Work to complete:
Would you set down every entry again, exactly as written?
=== Begin Enclosure ===
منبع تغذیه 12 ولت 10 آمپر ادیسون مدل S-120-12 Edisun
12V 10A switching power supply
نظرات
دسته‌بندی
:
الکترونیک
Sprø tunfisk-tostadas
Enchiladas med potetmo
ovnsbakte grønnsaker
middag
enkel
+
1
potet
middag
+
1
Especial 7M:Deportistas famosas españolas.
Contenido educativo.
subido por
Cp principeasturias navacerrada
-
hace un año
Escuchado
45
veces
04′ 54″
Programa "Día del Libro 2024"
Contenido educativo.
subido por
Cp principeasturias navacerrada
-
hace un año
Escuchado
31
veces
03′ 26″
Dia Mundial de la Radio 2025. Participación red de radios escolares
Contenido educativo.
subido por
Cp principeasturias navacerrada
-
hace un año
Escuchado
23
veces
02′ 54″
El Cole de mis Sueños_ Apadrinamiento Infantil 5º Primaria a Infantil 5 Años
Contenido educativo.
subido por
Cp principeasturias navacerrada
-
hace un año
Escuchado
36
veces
=== End Enclosure ===
Task result:
منبع تغذیه 12 ولت 10 آمپر ادیسون مدل S-120-12 Edisun
12V 10A switching power supply
نظرات
دسته‌بندی
:
الکترونیک
Sprø tunfisk-tostadas
Enchiladas med potetmo
ovnsbakte grønnsaker
middag
enkel
+
1
potet
middag
+
1
Especial 7M:Deportistas famosas españolas.
Contenido educativo.
subido por
Cp principeasturias navacerrada
-
hace un año
Escuchado
45
veces
04′ 54″
Programa "Día del Libro 2024"
Contenido educativo.
subido por
Cp principeasturias navacerrada
-
hace un año
Escuchado
31
veces
03′ 26″
Dia Mundial de la Radio 2025. Participación red de radios escolares
Contenido educativo.
subido por
Cp principeasturias navacerrada
-
hace un año
Escuchado
23
veces
02′ 54″
El Cole de mis Sueños_ Apadrinamiento Infantil 5º Primaria a Infantil 5 Años
Contenido educativo.
subido por
Cp principeasturias navacerrada
-
hace un año
Escuchado
36
veces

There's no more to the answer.